Deccan Chronicle.  | Swati Sharma

Lifestyle, Environment

Hyderabad couple Amey Marathe and wife Sujata are working to transform food wastes and greenhouse gases into useful fuels and green energy.

One of the microbial consortia plants set up by the organisation.

According to a World Health Organisation report, 11 out of the 12 most polluted cities in the world are from India. While the Prime Minister has been creating awareness through his Swachh Bharat campaign, a city-based couple is pro-actively doing something for the environment.

In a career spanning 14 years in the food and beverage industry, Chef Amey Marathe has witnessed massive amounts of food wastage — from the kitchen to the bins and from the bins to the landfills, contributing to increasing soil and air pollution. This inspired Amey and his wife, Sujata to find a revolutionary process of microbial consortia — a procedure which will degrade food wastes faster and convert it into organic manure and compressed biogas, which can then be used to power vehicles and reduce the stress on limited fossil fuels.

Through their start-up, Jsamey Biotech, the couple plans to harness tons of greenhouse gases that primarily contribute to air pollution. Speaking about the process of turning the greenhouse emissions into fuel, Amey explains, “We use biomethanation as the primary method with the help of anaerobic microbes to power the project. This is in contrast to commercial composting facilities where harmful gases still get released in the atmosphere, causing pollution.”

Amey and Sujata

While turning food waste into manure is something that can easily be done at our homes as well, Amey explains that the traditional methods are more time-consuming.

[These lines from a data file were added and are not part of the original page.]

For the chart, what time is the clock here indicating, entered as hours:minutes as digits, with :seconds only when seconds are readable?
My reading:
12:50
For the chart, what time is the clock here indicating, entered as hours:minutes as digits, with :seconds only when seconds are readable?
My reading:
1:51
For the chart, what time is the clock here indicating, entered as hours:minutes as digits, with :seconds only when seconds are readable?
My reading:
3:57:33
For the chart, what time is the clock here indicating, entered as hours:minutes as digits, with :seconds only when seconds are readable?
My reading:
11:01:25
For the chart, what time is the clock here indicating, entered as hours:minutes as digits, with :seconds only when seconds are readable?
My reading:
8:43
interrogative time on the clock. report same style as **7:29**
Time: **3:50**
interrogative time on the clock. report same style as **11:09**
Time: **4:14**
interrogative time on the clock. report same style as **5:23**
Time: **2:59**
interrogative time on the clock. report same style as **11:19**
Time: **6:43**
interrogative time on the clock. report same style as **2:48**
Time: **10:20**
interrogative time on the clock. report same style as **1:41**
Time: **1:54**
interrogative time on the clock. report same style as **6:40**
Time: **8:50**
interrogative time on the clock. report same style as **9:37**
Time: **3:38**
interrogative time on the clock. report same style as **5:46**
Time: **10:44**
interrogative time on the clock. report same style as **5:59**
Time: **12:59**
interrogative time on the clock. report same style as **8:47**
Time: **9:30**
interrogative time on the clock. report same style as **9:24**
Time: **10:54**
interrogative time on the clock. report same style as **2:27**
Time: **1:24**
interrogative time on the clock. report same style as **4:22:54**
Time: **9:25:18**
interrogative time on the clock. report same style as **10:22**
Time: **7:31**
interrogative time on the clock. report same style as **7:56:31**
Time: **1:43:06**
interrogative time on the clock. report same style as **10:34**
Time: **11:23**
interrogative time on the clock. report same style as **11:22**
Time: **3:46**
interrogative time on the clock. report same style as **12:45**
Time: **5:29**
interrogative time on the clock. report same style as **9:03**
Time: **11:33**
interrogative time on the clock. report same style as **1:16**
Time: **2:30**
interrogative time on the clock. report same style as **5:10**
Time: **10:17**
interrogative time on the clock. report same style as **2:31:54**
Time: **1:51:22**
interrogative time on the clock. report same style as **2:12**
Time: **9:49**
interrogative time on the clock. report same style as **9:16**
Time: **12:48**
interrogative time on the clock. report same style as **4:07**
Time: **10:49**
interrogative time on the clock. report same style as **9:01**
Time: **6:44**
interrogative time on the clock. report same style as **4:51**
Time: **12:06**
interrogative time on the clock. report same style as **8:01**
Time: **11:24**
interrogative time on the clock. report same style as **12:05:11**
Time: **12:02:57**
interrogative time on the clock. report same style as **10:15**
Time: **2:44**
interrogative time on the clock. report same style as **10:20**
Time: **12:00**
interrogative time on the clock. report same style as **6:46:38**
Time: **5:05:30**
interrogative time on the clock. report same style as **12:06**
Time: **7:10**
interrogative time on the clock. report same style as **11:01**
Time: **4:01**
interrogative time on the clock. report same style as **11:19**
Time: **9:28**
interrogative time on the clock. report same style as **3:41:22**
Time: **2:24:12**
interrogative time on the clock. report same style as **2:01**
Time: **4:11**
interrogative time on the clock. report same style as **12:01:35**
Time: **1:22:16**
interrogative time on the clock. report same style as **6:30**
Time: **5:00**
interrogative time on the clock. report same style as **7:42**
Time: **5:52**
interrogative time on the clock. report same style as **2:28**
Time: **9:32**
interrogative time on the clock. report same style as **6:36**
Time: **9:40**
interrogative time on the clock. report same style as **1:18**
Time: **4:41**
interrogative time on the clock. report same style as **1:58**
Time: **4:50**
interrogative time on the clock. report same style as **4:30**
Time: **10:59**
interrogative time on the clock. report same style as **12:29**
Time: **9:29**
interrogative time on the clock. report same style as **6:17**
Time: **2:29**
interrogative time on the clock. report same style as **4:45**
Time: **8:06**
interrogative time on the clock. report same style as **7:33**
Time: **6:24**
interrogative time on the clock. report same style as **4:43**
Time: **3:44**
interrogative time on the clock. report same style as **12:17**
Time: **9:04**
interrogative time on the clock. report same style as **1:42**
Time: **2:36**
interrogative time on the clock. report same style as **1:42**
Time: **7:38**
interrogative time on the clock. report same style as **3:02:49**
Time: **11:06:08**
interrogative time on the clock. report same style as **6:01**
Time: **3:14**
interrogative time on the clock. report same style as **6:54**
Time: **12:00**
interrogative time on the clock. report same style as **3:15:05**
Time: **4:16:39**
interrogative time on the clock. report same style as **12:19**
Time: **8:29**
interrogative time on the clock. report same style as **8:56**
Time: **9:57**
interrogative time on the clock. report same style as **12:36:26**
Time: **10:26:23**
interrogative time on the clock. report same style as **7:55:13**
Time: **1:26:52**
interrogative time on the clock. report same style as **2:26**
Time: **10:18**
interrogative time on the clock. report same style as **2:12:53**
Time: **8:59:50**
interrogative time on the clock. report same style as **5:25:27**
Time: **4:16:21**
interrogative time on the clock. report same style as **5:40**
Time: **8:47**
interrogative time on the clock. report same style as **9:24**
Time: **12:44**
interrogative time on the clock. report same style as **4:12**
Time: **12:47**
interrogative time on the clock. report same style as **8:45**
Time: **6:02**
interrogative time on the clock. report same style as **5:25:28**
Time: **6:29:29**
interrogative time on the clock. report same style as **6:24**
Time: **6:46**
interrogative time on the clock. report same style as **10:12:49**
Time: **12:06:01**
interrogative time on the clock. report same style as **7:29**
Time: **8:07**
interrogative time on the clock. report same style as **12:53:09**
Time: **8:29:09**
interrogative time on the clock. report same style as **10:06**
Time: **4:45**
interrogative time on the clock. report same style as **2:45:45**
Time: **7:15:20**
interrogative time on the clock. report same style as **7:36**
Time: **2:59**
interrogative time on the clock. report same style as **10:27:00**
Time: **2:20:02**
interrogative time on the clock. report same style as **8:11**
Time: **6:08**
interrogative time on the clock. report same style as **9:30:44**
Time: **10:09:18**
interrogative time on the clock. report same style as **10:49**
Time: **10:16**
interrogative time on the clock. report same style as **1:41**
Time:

“The traditional method takes almost three months. However, ours takes about 24 hours,” he says.

But wouldn’t a shorter time period mean an increase in energy consumption, which would then be counter-productive to the cause of pollution control?
“We do not require any energy as this a completely biological process. We don’t use energy; rather, we create energy through our process,” he clarifies.

For now, the organisation is collecting food waste from various restaurants in the city and catering to mostly B2B and B2G clients. However, Amey aims to process 6000 metric tonnes of food waste daily in at least 10 major cities by 2022. They are also actively participating in research and development of other similar processes to fight the menace of plastic pollution.